Wohnungslosigkeit ist kein Schicksal

Bundesweiter Fachtag zur Wohnungsnotfallhilfe am 28. Juni

Wohnungslosigkeit ist kein Schicksal

Bundesweiter Fachtag zur Wohnungsnotfallhilfe am 28. Juni

Wohnungslosigkeit ist kein Schicksal. Wohnungslosigkeit ist systembedingt. Es gibt viele Gründe, warum Menschen ihr Zuhause verlieren. So ist der Wohnungsmarkt in Deutschland seit Jahren angespannt, ebenso geraten ganze Familien mit Kindern in finanzielle Nöte, die aktuell hohen Energiepreise verschlimmern die Situation für viele Menschen mit niedrigem Einkommen. Am 28. Juni 2022 veranstaltet der AWO Bezirksverband Potsdam e.V. gemeinsam mit der Bundesministerin für Wohnen, Stadtentwicklung und Bauwesen, Klara Geywitz (SPD), dazu eine bundesweite Fachtagung mit dem Titel „Wohnungslos – ein Schicksal?“.

Weitere Referent*innen sind Prof. Dr. Volker Busch-Geertsema, Projektleiter und wissenschaftlicher Mitarbeiter der GISS Bremen, Prof. Dr. Christoph Butterwegge, Politikwissenschaftler und Armutsforscher sowie Dr. Luisa Schneider, Anthropologin. Der Fachtag am 28. Juni beginnt um 10.00 Uhr. Weitere Information über die Referent*innen und die Anmeldung zur Fachtagung hier .

## BEREITGESTELLTE DATEN
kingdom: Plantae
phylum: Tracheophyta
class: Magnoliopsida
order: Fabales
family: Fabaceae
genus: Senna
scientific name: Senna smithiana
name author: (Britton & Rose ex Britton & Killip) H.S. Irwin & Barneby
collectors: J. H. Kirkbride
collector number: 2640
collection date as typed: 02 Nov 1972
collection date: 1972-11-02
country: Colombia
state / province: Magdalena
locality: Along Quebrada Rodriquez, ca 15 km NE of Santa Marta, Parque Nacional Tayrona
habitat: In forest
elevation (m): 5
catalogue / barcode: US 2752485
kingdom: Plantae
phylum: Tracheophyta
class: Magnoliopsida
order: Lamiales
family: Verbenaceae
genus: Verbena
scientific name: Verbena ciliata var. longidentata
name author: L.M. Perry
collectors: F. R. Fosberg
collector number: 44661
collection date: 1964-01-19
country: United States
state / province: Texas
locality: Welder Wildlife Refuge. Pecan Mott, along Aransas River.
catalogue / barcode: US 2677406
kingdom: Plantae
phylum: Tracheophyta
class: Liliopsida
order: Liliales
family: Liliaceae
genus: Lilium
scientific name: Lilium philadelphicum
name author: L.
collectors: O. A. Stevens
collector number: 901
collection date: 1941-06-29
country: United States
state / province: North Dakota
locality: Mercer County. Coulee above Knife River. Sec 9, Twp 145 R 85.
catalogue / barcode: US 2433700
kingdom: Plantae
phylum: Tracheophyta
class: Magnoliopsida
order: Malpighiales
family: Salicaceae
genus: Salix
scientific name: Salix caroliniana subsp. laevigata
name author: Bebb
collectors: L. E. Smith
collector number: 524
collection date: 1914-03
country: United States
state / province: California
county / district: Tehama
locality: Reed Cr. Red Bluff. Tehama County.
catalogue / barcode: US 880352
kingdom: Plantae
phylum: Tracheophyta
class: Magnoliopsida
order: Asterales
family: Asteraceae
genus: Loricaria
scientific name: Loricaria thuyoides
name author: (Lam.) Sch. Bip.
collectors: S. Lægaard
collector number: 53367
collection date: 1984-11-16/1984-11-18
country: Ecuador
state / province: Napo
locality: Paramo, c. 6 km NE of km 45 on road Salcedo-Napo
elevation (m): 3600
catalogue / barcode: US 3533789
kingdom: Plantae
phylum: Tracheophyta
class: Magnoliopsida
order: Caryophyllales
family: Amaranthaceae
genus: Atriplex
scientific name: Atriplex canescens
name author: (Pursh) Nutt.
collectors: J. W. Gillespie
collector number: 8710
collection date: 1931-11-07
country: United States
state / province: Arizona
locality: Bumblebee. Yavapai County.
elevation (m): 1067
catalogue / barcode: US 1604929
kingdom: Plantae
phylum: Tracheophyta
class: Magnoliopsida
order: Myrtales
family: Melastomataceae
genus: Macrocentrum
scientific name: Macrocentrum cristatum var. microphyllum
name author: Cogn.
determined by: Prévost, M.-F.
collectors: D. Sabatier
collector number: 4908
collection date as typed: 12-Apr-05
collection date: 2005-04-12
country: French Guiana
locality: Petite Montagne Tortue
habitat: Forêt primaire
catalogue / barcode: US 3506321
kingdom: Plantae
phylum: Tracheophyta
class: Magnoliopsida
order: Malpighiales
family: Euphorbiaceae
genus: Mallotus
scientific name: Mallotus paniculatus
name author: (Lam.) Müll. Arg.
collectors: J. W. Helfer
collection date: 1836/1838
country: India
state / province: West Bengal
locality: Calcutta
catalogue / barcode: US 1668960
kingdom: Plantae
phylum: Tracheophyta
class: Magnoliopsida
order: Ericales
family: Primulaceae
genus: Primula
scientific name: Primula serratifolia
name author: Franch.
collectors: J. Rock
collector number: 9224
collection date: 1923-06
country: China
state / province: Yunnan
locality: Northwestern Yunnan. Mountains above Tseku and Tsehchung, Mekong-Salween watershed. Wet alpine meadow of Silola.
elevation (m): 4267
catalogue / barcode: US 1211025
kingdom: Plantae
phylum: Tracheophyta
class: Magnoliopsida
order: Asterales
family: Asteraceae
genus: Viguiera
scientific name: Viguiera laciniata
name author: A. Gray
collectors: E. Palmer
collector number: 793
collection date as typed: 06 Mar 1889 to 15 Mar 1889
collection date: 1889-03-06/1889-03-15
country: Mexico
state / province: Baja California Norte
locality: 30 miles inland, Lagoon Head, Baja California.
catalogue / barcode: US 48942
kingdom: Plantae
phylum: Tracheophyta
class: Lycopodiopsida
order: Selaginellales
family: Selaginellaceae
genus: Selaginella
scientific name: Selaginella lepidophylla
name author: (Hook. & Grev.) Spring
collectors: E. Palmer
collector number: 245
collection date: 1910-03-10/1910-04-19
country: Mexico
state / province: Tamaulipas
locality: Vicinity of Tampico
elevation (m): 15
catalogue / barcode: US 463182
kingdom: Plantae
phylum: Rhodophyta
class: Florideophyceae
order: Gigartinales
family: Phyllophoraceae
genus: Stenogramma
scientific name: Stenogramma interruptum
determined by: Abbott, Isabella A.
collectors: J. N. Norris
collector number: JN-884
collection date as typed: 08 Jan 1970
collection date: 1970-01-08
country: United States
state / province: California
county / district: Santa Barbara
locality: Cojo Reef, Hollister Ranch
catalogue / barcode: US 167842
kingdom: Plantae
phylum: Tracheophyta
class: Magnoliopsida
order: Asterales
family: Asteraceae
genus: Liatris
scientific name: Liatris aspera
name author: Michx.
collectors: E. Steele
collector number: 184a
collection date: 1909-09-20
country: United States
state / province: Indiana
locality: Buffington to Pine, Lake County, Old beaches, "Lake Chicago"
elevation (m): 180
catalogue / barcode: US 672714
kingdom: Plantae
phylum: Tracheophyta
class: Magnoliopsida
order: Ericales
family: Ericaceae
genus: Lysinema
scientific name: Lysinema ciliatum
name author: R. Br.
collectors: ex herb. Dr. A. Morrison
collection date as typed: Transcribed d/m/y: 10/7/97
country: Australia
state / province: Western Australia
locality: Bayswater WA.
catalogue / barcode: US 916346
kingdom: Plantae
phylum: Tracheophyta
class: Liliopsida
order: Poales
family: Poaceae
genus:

## AUFGABEN
1. Nennen Sie alle Personen, die der Lesetext als weitere Referent*innen des Fachtags aufführt, jeweils mit der angegebenen Tätigkeit.
2. Fassen Sie den Lesetext in zwei Sätzen zusammen.

## LÖSUNGEN
1.
- Prof. Dr. Volker Busch-Geertsema: Projektleiter und wissenschaftlicher Mitarbeiter der GISS Bremen
- Prof. Dr. Christoph Butterwegge: Politikwissenschaftler und Armutsforscher
- Dr. Luisa Schneider: Anthropologin

2. Der Lesetext bezeichnet Wohnungslosigkeit als systembedingt und nennt als Gründe unter anderem den angespannten Wohnungsmarkt, finanzielle Nöte von Familien mit Kindern und die hohen Energiepreise. Am 28. Juni 2022 veranstaltet der AWO Bezirksverband Potsdam e.V. gemeinsam mit Bundesministerin Klara Geywitz die bundesweite Fachtagung „Wohnungslos – ein Schicksal?“, die um 10.00 Uhr beginnt.